Josef Aschbacher zufolge gibt es auch wirtschaftliche Spannungen innerhalb der ESA. Hier würde man zwischen China und den USA stehen. Beim Austausch von wissenschaftlichen Daten funktioniere die Zusammenarbeit mit China zwar gut, aber bei Satellitenbauteilen verwende man keine Hardware mehr aus dem Reich der Mitte, so der ESA-Generaldirektor. Zuletzt gab es - angeführt von den USA - immer wieder Sanktionen gegen chinesische Mobilfunkausstatter wie Huawei, wenn es um den Ausbau des 5G-Standards ging. Auch in Deutschland will man hier künftig chinesische Unternehmen ausschließen. Als Grund werden mögliche Spionagetätigkeiten angeführt, die von Chinas Regierung und den betroffenen Firmen stets zurückgewiesen werden.
Keynote von Boris Johnson
Ein Gastredner sorgte für besonders viel Aufmerksamkeit. Der ehemalige britische Premierminister "The Right Honourable" Boris Johnson hielt eine Keynote. Johnson war bis zu seinem Rücktritt im Juli 2022 Premierminister des Vereinigten Königreichs und Vorsitzender der Konservativen Partei, davor Außenminister und Bürgermeister von London. Während seiner Amtszeit hat er ziemlich polarisiert und mit einigen Skandalen (Stichwort: Corona-Partys) aufgewartet. Derzeit ist Johnson Mitglied der internationalen Taskforce für Sicherheit und euro-atlantische Integration der Ukraine. Sein Auftritt hat im Vorfeld der Konferenz für Diskussionen gesorgt. Die Industriellenvereinigung als pro-europäische Organisation ist der Meinung, dass es notwendig sei, allen Seiten und Perspektiven Raum zu geben und offen zu diskutieren. Das wurde auch von IV-Generalsekretär Christoph Neumayer untermauert.

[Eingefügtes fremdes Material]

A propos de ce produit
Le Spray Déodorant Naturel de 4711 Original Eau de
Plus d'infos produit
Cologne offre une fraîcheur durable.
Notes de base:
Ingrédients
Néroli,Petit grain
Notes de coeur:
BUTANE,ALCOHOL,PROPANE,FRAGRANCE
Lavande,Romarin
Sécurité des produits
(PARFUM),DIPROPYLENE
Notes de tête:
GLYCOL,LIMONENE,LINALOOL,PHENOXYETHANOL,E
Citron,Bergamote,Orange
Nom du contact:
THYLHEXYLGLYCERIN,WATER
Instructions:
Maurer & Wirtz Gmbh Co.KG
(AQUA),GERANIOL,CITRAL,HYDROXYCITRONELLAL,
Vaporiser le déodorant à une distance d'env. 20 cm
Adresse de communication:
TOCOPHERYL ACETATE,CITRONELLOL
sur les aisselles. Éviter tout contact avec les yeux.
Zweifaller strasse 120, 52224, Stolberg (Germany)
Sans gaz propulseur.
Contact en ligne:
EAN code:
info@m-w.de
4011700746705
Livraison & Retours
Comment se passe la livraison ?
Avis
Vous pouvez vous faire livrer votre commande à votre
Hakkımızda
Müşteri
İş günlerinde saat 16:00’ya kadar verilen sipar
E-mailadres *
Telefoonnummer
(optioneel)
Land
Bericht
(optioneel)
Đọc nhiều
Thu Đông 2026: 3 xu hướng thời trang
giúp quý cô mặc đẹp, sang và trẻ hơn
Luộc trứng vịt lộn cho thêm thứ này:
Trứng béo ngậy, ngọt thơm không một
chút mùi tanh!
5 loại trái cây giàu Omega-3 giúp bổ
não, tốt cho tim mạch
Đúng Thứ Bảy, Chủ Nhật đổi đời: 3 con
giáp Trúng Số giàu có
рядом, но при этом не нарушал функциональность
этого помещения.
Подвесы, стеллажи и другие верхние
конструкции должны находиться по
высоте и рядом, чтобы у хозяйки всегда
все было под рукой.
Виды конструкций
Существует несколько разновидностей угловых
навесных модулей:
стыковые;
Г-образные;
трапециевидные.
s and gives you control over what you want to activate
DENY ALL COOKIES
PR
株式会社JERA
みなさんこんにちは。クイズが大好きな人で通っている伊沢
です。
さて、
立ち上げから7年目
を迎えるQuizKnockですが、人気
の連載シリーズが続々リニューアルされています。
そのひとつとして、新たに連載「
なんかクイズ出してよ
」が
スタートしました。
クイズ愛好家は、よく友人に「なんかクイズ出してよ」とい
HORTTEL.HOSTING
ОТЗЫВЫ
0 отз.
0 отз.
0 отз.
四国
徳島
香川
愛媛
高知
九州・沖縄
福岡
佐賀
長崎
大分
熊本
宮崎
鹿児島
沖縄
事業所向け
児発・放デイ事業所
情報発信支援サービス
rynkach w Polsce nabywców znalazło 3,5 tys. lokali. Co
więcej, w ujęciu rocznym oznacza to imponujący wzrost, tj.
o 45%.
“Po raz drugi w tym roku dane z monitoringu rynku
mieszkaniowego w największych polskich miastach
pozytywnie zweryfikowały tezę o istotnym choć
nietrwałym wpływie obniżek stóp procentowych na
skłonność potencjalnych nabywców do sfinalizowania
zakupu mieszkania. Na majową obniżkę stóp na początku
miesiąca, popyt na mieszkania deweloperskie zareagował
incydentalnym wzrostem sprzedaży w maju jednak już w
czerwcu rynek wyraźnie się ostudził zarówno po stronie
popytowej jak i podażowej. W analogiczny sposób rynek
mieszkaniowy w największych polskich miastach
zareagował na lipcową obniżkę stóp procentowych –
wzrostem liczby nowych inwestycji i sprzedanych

Boris Johnson sprach unter anderem über die Entscheidung Großbritanniens, die EU zu verlassen: "Großbritannien ist und bleibt ein aktiver Teil Europas durch die NATO und andere gemeinsame außenpolitische Aktivitäten, aber nicht als Teil der EU." Er betonte auch die Notwendigkeit einer offenen Gesellschaft, als Symbol für die Stärke der liberalen Demokratien. Diese Werte gelte es zu verteidigen, gerade vor dem Hintergrund des Krieges in der Ukraine: "Die Freiheit der Ukraine und der Kampf für eine offene Gesellschaft sind Symbole für die Stärke liberaler Demokratien. Wir müssen davon überzeugt sein, dass offene Gesellschaften siegen werden. Demokratie und Freiheit sind nicht nur Ideale, sondern unverzichtbare Pfeiler, die verteidigt werden müssen", so der Ex-Premierminister.